* What you will do:
How many of the rows below contain the word "days"? Reply with only the number.

* Data:
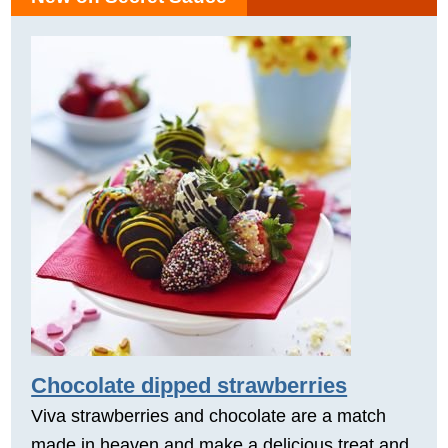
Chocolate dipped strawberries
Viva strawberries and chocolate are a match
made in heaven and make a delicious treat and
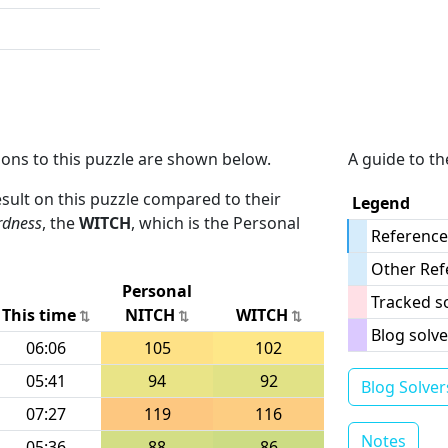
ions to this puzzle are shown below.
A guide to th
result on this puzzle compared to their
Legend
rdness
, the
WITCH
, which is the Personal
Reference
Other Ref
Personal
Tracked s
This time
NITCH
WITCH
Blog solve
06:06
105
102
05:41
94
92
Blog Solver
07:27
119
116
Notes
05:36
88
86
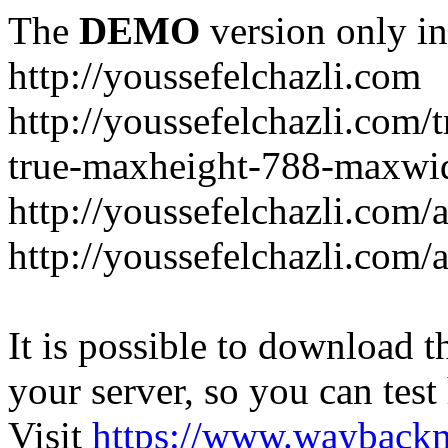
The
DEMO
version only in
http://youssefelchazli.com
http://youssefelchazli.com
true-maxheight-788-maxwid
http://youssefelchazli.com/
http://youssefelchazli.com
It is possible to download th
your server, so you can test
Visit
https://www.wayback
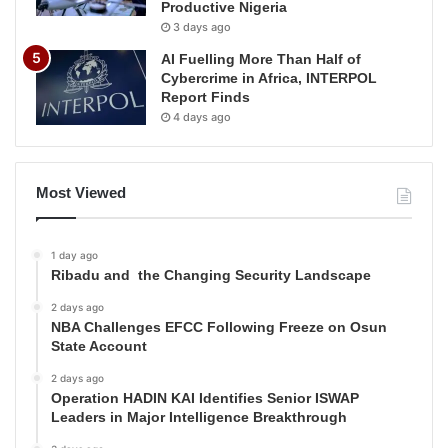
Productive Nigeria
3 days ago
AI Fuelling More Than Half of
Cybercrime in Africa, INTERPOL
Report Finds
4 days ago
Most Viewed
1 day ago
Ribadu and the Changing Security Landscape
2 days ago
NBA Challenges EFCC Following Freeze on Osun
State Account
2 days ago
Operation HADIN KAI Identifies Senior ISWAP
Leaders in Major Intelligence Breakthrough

==

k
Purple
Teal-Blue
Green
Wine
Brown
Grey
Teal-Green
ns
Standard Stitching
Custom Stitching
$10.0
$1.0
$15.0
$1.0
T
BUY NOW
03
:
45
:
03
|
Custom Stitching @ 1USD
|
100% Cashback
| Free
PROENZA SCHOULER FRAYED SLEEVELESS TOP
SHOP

* Your solution:
4